Nicht vertretbare Sachensind so individuell, dass sie nicht ohne weiteres austauschbar sind. Auf
nicht vertretbare Sachensind nach § 650 I S. 3 BGB die zitierten Normen aus dem Werkvertragsrecht neben dem
Kaufrechtanwendbar. Der Unterschied zwischen Brautkleid und Maßanzug liegt hier wohl darin, dass das Brautkleid nicht exakt an die B angepasst ist. Vermutlich hat sie nur ihre Kleidergröße mitgeteilt und aus einer Auswahl vergangener Arbeiten des Schneiders gewählt.
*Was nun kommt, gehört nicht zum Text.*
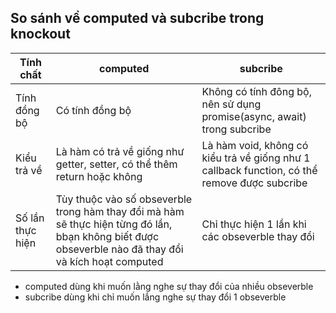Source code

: ## So sánh về computed và subcribe trong knockout
Tính chất| computed | subcribe
---|---|--- 
Tính đồng bộ| Có tính đồng bộ | Không có tính đông bộ, nên sử dụng promise(async, await) trong subcribe
Kiểu trả về| Là hàm có trả về giống như getter, setter, có thể thêm return hoặc không| Là hàm void, không có kiểu trả về giống như 1 callback function, có thể remove được subcribe
Số lần thực hiện| Tùy thuộc vào số obseverble trong hàm thay đổi mà hàm sẽ thực hiện từng đó lần, bbạn không biết được obseverble nào đã thay đổi và kích hoạt computed| Chỉ thực hiện 1 lần khi các obseverble thay đổi 
- computed dùng khi muốn lằng nghe sự thay đổi của nhiều obseverble
- subcribe dùng khi chỉ muốn lắng nghe sự thay đổi 1 obseverble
Kleidergröße M z.B. ist ein gängiges Maß im Verkehr, ebenso ein Schnittmuster eines Kleids (die kann man nämlich regelmäßig kaufen). Sonst müsste im Sachverhalt stehen, dass der Unternehmer bei ihr Maß genommen hat, das Kleid nach ihren Wünschen mit den von ihr ausgesuchten Stoffen geschneidert hat. Ein Maßanzug hingegen, wie der Begriff schon vermuten lässt, ist im Regelfall so geschneidert, dass er nicht austauschbar ist. Das ist ein Unikat und gibt es so nicht auf dem Markt, weder nach Maß noch nach dem Schnitt mit den eingesetzten Stoffen. Nicht jede „Handarbeit“ ist ein Unikat. Ich kann mir beim Tischler einen Stuhl bestellen, ohne konkrete Wünsche zu äußern. Der Tischler wird den Stuhl nach den üblichen DIN-Maßen herstellen und womöglich ein Modell wählen, dass zu seinem üblichen Repertoire (Muster) gehört. Wenn ich aber beim Tischler einen Stuhl bestelle, besondere Maße vorgebe, die von den marktüblichen Maßen abweichen, um besondere Zierelemente bitte und z.B. Schnitzereien mit dem Familienwappen - ja, sowas gibt es nicht noch einmal auf der Welt. Dieser Stuhl wäre dann gerade keine vertretbare Sache iSv § 91 BGB. Es kann immer wieder Abgrenzungsschwierigkeiten geben und wenn es gerade um Sachen und Branchen geht, die einem nicht geläufig sind, wird es wohl auch differenzierte Meinungen für die Einordnung geben. Wichtig ist dann nur eine vernünftige Argumentation für die Einordnung anzuführen.
Frederieke
5.5.2025, 10:49:23
@[Lt. Maverick](229751) Danke für die ausführliche Antwort!